Much has been written about Podhoretz—not least by Podhoretz himself, who is author of four volumes of memoir. In Norman Podhoretz: A Biography, forthcoming from Cambridge University Press in June, Thomas L. Jeffers, a professor of English at Marquette University, briskly moves the narrative from the Brownsville section of Brooklyn, where Podhoretz was born in 1930, to Columbia University, where he studied with the literary critic Lionel Trilling, and the University of Cambridge, where he studied with the critic F.R. Leavis. An upstart in the fabled world of the New York intellectuals, the pugnacious and opinionated Podhoretz earned a reputation as—in Norman Mailer’s words—a literary “hanging judge” as a result of his sharply negative reviews in Commentary, Partisan Review, and elsewhere. When the founding editor of Commentary, Elliot Cohen, smothered himself with a plastic bag, Podhoretz was offered the position. From that perch, Jeffers writes, he shaped “the form and often the substance of American public discourse” on politics and culture.

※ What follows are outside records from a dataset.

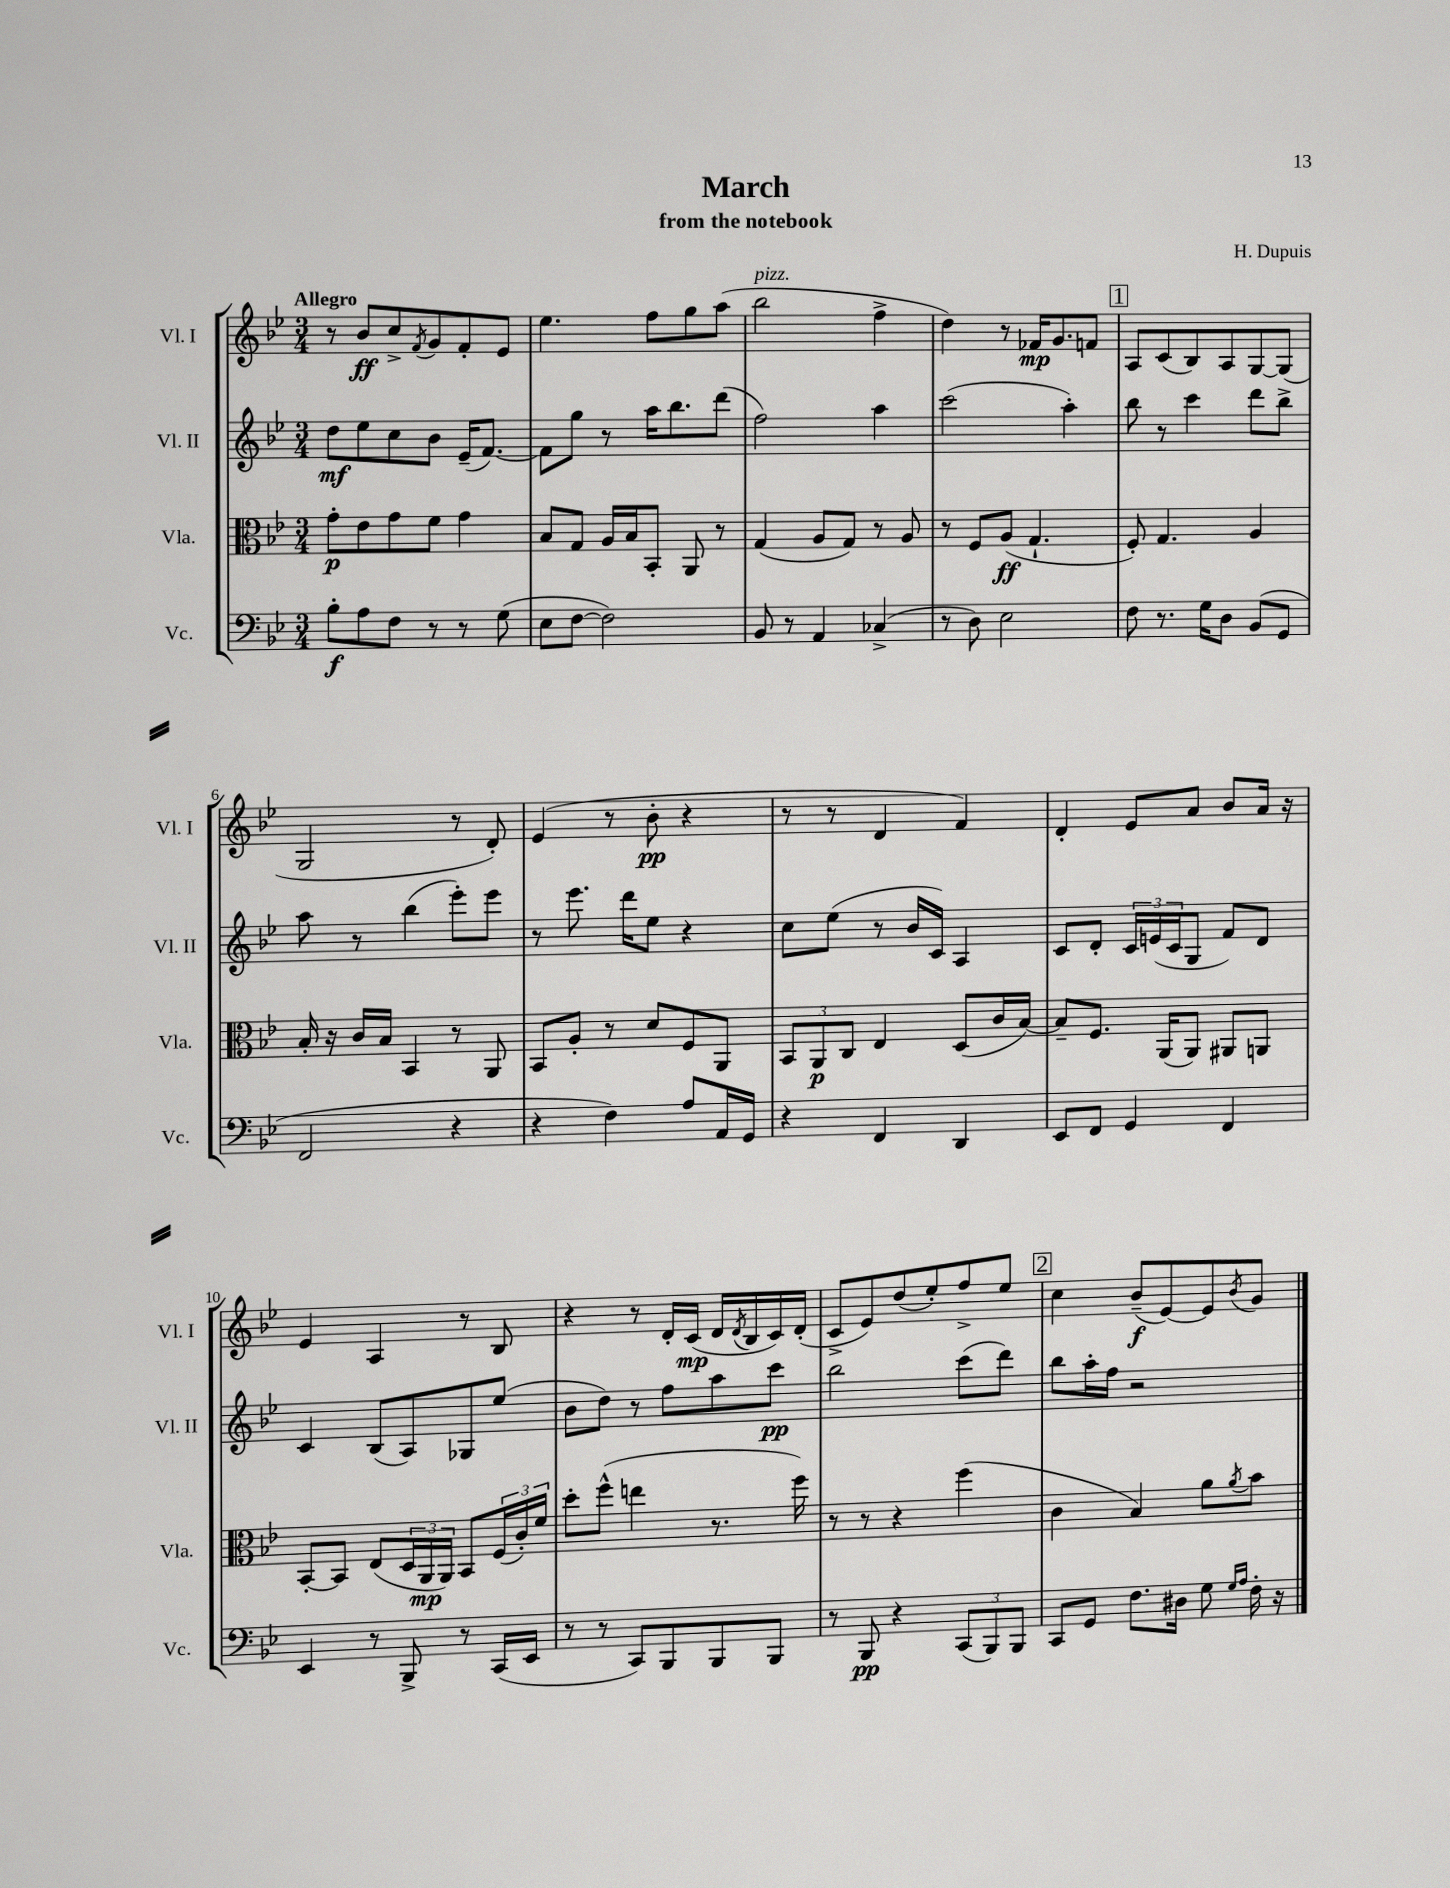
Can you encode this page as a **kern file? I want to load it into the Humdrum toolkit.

**kern	**kern	**kern	**kern
*staff4	*staff3	*staff2	*staff1
*clefF4	*clefC3	*clefG2	*clefG2
*k[b-e-]	*k[b-e-]	*k[b-e-]	*k[b-e-]
*M3/4	*M3/4	*M3/4	*M3/4
8B-'	8g'	8dd	8r
8A	8e-	8ee-	8b-
8F	8g	8cc	8cc^
.	.	.	8qf
8r	8f	8b-	8g
8r	4g	(16e-~	8f'
.	.	[8.f)	.
(8G	.	.	8e-
=	=	=	=
8E-	8B-	8f]	4.ee-
[8F	8G	8gg	.
2F])	16A	8r	.
.	16B-	.	.
.	8BB-'	16aa	8ff
.	.	8.bb-	.
.	8AA	.	8gg
.	8r	(8ddd	(8aa
=	=	=	=
8BB-	(4G	2ff)	2bb-
8r	.	.	.
4AA	8A	.	.
.	8G)	.	.
(4C-^	8r	4aa	4ff^
.	8A	.	.
=	=	=	=
8r	8r	(2ccc	4dd)
8D)	8F	.	.
2E-	(8A	.	8r
.	4.G`	.	16f-
.	.	.	8.g
.	.	4aa')	.
.	.	.	8f
=	=	=	=
8F	8F')	8bb-	8A
8.r	4.G	8r	(8c
.	.	4ccc	8B-)
16G	.	.	.
8D	.	.	8A
(8BB-	4A	8ddd	[8G
8GG	.	8bb-^	(8G]
=	=	=	=
2FF	16B-'	8aa	2G
.	16r	.	.
.	16c	8r	.
.	16B-	.	.
.	4BB-	(4bb-	.
4r	8r	8eee-')	8r
.	8AA	8eee-	8d')
=	=	=	=
4r	8BB-	8r	(4e-
.	8A'	8.eee-	.
4F)	8r	.	8r
.	.	16ddd	.
.	8d	8ee-	8b-'
8A	8F	4r	4r
16AA	8AA	.	.
16GG	.	.	.
=	=	=	=
4r	12BB-	8cc	8r
.	12AA	.	.
.	.	(8ee-	8r
.	12C	.	.
4FF	4E-	8r	4d
.	.	16b-	.
.	.	16c)	.
4DD	(8D	4A	4f)
.	16c	.	.
.	[16B-)	.	.
=	=	=	=
8EE-	8B-~]	8c	4d'
8FF	8.F	8d'	.
4GG	.	24c	8e-
.	.	(24e	.
.	(16AA	.	.
.	.	24c	.
.	8AA)	8G	8a
4FF	8AA#	8f)	8b-
.	8AA	8d	16a
.	.	.	16r
=	=	=	=
4EE-	[8BB-'	4c	4e-
.	8BB-]	.	.
8r	(8E-	(8B-	4A
8BBB-^	24D	8A)	.
.	24AA	.	.
.	24AA)	.	.
8r	8BB-	8G-	8r
(16CC	(24F	(8ee-	8B-
.	24c')	.	.
16EE-	.	.	.
.	24f	.	.
=	=	=	=
8r	8dd'	8b-	4r
8r	(8ff^^	8dd)	.
8CC)	4ee	8r	8r
8BBB-	.	8ff	16d'
.	.	.	(16c
8BBB-	8.r	8aa	16d
.	.	.	8qd
.	.	.	16B-
8BBB-	.	8ccc	16c)
.	16ff)	.	(16d'
=	=	=	=
8r	8r	2bb-	8c^
8BBB-	8r	.	8e-)
4r	4r	.	(8dd
.	.	.	8ee-')
(12CC	(4ff	(8ccc	8ff^
12BBB-)	.	.	.
.	.	8ddd)	8ee-
12BBB-	.	.	.
=	=	=	=
8CC	4c	8bb-	4cc
8GG	.	16aa'	.
.	.	16ff	.
8.F	4B-)	2r	(8b-~
.	.	.	[8e-)
16D#	.	.	.
8G	8a	.	8e-]
16qqG	.	.	.
16qqA	8qa	.	8qb-
16F'	8b-	.	8g
16r	.	.	.
==	==	==	==
*-	*-	*-	*-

That outsized impact flowed in large part from Podhoretz’s recoil, beginning in the late 60s, from the New Left—an apostasy that came to be known as neoconservatism. Depending on your view, Podhoretz either exhibited great moral and intellectual courage in rethinking his political assumptions, or he became a zealous and wrong-headed warmonger. Jeffers, who is also editor of The Norman Podhoretz Reader: A Selection of His Writings From the 1950s Through the 1990s (Free Press, 2004), falls squarely in the former camp. Indeed, though the book is billed as a “critical biography,” Jeffers comes across as an admiring acolyte, likening his subject to a “kind of prophet.” (Jeffers also thanks Podhoretz’s wife, Midge Decter, for reading through an early draft of the book.)
When, in January 1985, a party was held to mark the 25th anniversary of Podhoretz’s editorship, he reflected on his achievements. “Commentary has defended America at a time when America has been under moral and ideological attack. Commentary has defended the Jewish people and the Jewish state when they, too, and for many of the same reasons, have been subjected to a relentless assault on their legitimacy and even their very existence.” Podhoretz continued: “I am proud to have devoted myself so fully to the fight against that threat and the correlative fight for the survival of liberty.”